Syria is undergoing a revolution by siege

Emma Salma,
Independent Journalist

28 June 2011 / Opinión CIDOB, nº 121

 

Since the bloodbath has significantly increased in Syria over the last few weeks, people keep asking themselves: is there any sign on the ground that the revolution may succeed?

The public opinion is divided in Syria. It is true that the number of people standing by the authorities is dropping from Friday to Friday, alienated by the regime’s brutality and its increasing despotism, but popular support for the revolution has not yet reached the point at which those opposing change become reluctant to speak out. Posters and banners can still be seen in the shops and streets of those neighbourhoods and villages where the majority of the population supports the dictatorship, including the centres of both Damascus and Aleppo, the strongholds of the regime.

The oligarchy, the bureaucratic apparatus, the political and military elites and the new upper middle class (which has emerged over the last decade as a result of a market-based economic reform) are standing shoulder to shoulder with the regime, but so are most of the religious minorities, including Christians (who are terrified of the possibility of the rise of an Islamic regime), the Druze and the Alawites (the Shiite sect to which President Bachar Al Assad belongs). This one third of the population, accustomed to the protection of impunity, does not yet perceive the threat posed by the revolutionaries as a serious challenge to the way of life they have, until now, taken for granted.

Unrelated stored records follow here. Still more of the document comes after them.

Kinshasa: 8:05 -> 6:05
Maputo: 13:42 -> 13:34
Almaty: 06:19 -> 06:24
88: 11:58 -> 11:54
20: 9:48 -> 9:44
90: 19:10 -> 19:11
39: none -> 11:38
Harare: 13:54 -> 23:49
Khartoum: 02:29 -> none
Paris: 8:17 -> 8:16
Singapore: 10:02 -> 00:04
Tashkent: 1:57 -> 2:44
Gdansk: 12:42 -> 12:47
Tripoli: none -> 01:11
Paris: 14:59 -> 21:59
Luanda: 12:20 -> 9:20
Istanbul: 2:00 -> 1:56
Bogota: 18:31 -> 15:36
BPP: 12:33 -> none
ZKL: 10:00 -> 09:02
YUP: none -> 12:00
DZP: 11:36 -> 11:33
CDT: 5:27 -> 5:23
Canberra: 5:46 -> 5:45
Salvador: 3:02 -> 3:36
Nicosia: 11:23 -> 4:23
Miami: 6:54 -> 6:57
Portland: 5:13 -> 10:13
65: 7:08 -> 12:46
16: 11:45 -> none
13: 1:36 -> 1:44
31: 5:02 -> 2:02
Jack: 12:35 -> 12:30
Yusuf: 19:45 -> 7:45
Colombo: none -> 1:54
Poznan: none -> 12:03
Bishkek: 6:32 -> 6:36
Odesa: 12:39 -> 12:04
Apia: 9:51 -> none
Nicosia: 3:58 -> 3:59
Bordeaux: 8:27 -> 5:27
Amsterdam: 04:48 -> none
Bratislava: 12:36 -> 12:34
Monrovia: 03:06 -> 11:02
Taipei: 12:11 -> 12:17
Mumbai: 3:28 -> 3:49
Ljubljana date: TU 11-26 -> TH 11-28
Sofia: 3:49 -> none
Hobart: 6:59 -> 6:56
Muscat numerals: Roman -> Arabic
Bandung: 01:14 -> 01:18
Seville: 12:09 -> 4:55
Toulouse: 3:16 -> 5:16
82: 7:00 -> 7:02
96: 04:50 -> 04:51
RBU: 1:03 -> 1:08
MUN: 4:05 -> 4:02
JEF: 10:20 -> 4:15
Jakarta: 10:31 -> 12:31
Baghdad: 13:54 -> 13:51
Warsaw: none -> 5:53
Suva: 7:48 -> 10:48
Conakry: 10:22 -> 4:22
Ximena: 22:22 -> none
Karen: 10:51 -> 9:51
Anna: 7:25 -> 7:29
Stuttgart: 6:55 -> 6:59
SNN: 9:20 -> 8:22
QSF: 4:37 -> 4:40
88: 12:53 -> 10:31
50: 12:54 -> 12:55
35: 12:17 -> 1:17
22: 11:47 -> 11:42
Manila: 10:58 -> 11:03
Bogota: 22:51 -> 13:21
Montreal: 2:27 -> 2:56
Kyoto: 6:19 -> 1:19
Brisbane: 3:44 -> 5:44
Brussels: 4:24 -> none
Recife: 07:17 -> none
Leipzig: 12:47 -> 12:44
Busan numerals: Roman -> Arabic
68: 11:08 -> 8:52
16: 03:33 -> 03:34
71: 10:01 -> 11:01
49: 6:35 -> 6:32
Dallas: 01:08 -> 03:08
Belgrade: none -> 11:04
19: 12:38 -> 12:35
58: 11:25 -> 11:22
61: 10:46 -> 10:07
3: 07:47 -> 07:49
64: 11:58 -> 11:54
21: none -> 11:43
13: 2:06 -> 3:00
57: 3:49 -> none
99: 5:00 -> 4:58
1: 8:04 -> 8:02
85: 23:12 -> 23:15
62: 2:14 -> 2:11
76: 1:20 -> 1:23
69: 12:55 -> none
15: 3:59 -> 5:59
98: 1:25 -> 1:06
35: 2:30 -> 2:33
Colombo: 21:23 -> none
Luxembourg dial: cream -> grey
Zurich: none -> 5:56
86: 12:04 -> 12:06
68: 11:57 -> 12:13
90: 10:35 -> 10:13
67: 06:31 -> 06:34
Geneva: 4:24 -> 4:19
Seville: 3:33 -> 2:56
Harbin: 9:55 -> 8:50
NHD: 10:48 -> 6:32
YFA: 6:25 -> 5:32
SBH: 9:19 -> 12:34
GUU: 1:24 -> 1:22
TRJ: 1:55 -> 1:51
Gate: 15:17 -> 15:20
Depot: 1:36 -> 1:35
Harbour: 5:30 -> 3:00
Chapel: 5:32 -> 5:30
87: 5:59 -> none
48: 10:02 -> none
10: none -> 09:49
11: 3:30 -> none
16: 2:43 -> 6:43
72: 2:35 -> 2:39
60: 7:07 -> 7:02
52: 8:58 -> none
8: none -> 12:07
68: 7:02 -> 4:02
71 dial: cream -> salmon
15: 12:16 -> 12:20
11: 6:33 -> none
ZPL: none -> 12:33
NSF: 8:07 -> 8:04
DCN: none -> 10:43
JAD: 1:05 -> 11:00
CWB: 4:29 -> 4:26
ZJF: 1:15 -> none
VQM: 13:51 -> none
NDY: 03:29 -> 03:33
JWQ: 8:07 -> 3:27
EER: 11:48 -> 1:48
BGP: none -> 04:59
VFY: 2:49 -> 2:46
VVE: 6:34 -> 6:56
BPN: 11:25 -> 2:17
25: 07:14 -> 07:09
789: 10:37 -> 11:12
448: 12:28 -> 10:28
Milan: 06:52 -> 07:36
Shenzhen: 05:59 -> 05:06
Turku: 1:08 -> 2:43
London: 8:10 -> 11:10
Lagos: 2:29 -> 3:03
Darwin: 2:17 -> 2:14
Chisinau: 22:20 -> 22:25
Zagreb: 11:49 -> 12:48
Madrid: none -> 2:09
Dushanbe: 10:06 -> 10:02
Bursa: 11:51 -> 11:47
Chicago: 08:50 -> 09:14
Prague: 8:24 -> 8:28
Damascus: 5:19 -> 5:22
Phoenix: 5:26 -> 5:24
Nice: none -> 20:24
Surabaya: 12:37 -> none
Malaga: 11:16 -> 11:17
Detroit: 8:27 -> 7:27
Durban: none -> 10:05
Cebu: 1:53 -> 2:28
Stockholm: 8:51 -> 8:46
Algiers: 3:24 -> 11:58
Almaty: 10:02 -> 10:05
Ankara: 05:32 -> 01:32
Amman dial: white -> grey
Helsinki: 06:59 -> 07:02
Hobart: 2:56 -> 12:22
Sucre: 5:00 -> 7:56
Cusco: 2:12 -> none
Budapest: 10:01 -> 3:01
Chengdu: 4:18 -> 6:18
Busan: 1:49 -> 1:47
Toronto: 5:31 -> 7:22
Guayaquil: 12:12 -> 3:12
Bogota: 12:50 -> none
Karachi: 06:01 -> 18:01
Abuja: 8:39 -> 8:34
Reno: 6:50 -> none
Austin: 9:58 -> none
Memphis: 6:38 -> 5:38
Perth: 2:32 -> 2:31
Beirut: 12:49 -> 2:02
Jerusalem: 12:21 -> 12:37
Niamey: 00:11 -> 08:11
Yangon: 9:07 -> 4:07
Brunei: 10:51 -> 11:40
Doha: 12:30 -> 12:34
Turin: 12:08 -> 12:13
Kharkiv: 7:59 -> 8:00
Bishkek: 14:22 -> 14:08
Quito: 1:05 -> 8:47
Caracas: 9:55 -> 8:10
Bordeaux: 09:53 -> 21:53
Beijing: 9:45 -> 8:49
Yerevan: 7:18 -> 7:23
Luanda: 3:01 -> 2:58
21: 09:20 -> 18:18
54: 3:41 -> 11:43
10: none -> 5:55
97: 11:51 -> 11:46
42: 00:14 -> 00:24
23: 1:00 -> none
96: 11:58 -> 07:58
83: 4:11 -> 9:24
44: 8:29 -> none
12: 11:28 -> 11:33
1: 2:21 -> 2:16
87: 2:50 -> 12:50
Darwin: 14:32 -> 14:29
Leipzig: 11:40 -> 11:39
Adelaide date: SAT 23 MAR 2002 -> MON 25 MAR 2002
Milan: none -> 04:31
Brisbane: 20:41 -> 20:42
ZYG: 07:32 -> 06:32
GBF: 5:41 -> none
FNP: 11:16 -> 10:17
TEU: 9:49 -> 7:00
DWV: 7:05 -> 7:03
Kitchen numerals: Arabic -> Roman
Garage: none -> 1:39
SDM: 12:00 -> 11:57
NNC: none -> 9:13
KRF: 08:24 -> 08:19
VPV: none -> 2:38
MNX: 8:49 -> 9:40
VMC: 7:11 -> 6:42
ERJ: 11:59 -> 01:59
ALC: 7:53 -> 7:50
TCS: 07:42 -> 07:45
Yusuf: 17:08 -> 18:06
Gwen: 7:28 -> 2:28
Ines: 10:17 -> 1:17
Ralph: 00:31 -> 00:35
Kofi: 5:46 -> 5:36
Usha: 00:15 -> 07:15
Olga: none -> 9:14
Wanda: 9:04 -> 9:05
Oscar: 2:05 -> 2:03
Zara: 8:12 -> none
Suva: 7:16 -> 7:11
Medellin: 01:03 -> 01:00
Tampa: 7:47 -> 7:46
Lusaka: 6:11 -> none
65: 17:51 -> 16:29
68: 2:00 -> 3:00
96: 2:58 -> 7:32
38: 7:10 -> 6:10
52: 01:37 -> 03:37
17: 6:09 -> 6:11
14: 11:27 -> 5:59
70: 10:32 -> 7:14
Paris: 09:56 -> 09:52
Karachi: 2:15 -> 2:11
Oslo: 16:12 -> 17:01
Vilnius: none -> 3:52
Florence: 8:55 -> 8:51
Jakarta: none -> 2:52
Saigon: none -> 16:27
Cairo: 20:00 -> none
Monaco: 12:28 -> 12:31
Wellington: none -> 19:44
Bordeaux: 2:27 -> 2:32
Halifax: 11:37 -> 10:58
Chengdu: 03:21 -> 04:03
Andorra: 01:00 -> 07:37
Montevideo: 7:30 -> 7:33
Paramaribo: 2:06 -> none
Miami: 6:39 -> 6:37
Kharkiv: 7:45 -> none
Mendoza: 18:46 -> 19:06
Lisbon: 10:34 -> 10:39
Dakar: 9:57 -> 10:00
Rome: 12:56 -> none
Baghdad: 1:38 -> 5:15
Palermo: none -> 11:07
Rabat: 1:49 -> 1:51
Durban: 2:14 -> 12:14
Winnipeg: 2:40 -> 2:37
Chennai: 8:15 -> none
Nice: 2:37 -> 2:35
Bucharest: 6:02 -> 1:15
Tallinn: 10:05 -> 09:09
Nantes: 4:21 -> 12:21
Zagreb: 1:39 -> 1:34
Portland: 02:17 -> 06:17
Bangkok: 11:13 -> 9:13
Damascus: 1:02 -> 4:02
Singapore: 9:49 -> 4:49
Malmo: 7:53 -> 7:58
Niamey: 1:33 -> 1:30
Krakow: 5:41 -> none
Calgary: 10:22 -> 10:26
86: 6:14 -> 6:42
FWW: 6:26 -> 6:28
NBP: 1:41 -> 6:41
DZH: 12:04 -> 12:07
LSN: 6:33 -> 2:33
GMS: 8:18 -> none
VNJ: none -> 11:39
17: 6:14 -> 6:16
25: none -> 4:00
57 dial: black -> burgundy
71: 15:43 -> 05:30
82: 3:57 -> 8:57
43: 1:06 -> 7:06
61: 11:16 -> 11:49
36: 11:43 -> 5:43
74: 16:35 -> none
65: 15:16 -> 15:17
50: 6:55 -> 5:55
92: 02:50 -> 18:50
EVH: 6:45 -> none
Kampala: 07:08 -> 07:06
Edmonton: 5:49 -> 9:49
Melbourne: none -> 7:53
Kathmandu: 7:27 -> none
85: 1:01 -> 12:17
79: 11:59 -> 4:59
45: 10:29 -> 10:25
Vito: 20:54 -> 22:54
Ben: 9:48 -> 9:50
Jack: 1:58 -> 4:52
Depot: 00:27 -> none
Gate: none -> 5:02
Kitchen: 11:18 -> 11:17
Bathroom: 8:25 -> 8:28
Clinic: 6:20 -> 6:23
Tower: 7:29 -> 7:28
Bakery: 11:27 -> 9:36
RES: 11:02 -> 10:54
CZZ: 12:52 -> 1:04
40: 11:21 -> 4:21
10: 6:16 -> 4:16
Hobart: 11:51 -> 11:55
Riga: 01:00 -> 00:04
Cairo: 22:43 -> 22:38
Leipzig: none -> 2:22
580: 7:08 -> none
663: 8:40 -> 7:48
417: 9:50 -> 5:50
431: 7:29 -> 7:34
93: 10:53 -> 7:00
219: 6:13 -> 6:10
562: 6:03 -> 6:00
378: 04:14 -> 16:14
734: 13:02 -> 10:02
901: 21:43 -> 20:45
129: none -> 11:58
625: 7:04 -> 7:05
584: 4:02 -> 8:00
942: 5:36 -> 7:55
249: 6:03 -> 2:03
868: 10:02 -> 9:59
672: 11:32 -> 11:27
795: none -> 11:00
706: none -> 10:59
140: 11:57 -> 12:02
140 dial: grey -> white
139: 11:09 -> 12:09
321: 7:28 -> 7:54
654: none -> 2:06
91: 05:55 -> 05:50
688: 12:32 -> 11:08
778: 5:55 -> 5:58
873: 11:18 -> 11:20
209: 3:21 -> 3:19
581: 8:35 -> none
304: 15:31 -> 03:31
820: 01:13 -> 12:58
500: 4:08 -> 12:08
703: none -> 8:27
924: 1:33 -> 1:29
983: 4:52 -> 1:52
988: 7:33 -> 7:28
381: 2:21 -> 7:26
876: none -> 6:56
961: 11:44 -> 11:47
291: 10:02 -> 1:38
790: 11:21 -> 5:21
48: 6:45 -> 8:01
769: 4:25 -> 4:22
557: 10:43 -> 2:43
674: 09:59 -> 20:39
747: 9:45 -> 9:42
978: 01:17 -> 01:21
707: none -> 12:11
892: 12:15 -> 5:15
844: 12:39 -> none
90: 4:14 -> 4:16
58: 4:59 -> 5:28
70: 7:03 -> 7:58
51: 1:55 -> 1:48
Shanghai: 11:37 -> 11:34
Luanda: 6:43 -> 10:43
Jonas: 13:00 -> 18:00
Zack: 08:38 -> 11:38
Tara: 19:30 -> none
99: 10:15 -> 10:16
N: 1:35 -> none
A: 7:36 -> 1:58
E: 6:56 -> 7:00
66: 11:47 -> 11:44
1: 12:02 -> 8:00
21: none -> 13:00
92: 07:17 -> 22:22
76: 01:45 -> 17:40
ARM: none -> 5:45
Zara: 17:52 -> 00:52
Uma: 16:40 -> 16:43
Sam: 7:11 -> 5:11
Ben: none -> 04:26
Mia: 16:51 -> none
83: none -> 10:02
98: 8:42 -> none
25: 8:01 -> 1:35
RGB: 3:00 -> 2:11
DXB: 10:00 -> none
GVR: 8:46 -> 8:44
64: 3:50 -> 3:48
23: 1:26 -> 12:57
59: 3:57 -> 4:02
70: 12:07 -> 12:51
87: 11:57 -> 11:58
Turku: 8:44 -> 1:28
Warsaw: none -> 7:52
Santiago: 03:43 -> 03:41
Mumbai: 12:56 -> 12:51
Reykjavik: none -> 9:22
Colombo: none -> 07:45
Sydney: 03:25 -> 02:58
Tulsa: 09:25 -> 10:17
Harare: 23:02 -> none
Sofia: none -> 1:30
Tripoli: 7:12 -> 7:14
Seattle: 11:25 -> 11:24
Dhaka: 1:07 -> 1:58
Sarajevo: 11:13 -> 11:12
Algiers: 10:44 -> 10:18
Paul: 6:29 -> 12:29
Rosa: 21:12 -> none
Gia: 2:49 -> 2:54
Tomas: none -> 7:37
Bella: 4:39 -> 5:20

Outside the two biggest Syrian cities, in Deraa, Duma, Homs, Baniyas, Hama and other, an increasing percentage of the population (including poor peasants, educated unemployed youth, intellectuals longing for freedom of expression and political opponents) is becoming aware of the prevailing oppression, corruption and misery the current rulers bring about, and they are, slowly but with increasing resolve, taking to the streets.